ASML Holding NV is a strong buy for a beginner investor with a long-term strategy and $50,000-$100,000 available for investment. The company's dominant position in the semiconductor industry, robust financial performance, strong order backlog, and positive analyst sentiment make it an attractive long-term investment despite short-term price fluctuations.
The stock is currently in a short-term downtrend, with the MACD negatively expanding and RSI at 38.961, indicating neutral momentum but leaning towards oversold territory. The price is trading near the support level of 1309.509, which could act as a potential rebound point.

ASML maintains a monopoly in semiconductor manufacturing with a strong order backlog.
The company secured a $7.97 billion order from SK Hynix, enhancing long-term revenue visibility.
Analysts have consistently raised price targets, citing strong demand for DRAM and AI investments.
Financials show double-digit revenue and net income growth in Q4 2025.
Recent job cuts and employee protests may create short-term operational challenges.
Geopolitical risks and macroeconomic uncertainties could impact investor sentiment.
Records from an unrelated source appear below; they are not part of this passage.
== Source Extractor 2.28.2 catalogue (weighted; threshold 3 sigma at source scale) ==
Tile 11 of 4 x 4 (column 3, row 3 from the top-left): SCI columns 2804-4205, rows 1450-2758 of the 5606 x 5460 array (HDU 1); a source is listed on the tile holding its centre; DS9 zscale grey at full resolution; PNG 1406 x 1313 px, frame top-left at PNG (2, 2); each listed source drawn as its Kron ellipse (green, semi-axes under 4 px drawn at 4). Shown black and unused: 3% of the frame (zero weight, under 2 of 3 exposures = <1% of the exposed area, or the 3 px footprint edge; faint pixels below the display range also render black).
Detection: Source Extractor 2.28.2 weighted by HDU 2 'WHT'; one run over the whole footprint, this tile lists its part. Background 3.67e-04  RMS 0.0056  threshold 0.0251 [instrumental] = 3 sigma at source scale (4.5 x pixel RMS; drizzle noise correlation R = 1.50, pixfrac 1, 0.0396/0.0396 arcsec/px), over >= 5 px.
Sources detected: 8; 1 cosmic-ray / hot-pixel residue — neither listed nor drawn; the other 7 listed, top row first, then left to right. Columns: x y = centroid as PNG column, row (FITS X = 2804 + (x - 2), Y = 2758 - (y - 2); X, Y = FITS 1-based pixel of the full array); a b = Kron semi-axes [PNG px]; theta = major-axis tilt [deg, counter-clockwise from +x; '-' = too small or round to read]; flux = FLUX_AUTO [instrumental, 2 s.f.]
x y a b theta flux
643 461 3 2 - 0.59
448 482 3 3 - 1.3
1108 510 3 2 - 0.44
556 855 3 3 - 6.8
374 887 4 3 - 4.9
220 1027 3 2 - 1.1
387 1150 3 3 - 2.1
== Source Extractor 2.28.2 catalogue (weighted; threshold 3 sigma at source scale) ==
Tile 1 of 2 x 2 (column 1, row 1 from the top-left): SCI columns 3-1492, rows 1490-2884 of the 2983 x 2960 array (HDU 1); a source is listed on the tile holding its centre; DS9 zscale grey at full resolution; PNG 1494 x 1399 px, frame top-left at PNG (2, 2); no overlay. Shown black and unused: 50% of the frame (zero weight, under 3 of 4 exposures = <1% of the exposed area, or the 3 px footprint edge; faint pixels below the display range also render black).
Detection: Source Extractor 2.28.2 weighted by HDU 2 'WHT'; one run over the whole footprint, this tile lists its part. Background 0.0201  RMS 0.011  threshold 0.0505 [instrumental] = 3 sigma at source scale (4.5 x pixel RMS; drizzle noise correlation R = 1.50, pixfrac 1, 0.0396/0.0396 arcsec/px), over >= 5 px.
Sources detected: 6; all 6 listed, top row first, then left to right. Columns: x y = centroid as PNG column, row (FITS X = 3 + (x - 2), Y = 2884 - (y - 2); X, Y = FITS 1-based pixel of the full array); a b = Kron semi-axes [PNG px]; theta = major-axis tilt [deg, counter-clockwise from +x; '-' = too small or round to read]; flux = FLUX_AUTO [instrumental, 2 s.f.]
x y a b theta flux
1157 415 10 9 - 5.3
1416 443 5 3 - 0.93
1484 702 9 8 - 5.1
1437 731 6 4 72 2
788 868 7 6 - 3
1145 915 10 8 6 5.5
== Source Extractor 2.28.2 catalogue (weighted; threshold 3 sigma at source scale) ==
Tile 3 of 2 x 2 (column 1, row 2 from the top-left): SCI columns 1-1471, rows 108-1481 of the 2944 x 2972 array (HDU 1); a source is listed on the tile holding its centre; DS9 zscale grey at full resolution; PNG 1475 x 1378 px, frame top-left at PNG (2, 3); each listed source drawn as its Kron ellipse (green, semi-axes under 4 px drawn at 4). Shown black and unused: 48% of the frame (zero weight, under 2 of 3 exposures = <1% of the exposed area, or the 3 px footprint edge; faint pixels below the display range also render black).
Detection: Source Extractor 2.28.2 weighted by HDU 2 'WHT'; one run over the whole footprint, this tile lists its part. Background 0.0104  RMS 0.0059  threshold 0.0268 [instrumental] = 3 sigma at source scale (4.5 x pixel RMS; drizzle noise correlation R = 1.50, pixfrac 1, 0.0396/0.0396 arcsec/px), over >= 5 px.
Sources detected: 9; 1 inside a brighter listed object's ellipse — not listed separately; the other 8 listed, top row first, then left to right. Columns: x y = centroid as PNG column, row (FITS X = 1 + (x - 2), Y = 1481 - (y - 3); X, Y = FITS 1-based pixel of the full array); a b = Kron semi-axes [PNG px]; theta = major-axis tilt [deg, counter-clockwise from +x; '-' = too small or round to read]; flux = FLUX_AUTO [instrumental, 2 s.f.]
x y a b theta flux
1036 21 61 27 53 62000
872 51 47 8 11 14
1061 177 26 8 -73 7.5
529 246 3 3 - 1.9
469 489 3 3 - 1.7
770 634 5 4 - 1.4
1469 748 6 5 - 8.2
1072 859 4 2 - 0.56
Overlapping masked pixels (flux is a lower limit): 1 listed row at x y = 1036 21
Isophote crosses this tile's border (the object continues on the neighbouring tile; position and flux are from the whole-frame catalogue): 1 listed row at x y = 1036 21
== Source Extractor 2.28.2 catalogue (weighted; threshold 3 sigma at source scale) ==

ASML reported strong financials in Q4 2025, with revenue up 14.51% YoY, net income up 15.07% YoY, EPS up 16.99% YoY, and gross margin improving to 52.16%. These metrics indicate healthy growth and profitability.
Analysts are overwhelmingly positive on ASML, with multiple firms raising price targets recently. Bernstein raised its target to $1,971, citing strong DRAM demand and capacity expansion. Other firms like BofA, RBC, and Barclays have also raised targets, highlighting record bookings, tight supply, and AI-driven demand as key drivers.